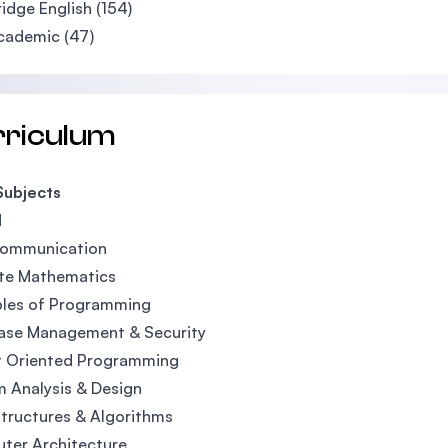
dge English (154)
cademic (47)
rriculum
Subjects
1
Communication
ete Mathematics
ples of Programming
ase Management & Security
t Oriented Programming
 Analysis & Design
tructures & Algorithms
ter Architecture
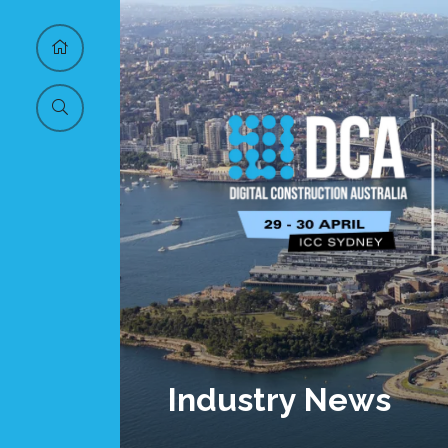
Industry News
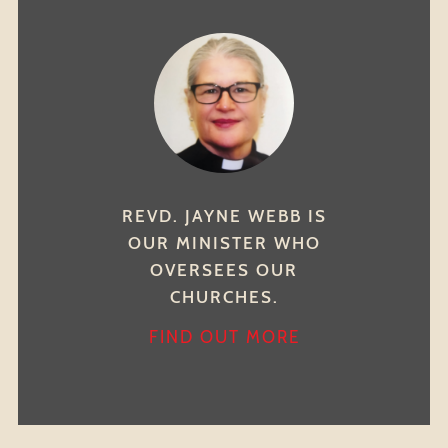
REVD. JAYNE WEBB IS
OUR MINISTER WHO
OVERSEES OUR
CHURCHES.
FIND OUT MORE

• **EXERCISE DETAILS**:
Select every line in the material above where the string "Programming" occurs, and copy it.

• **EXPECTED ANSWER**:
ples of Programming
t Oriented Programming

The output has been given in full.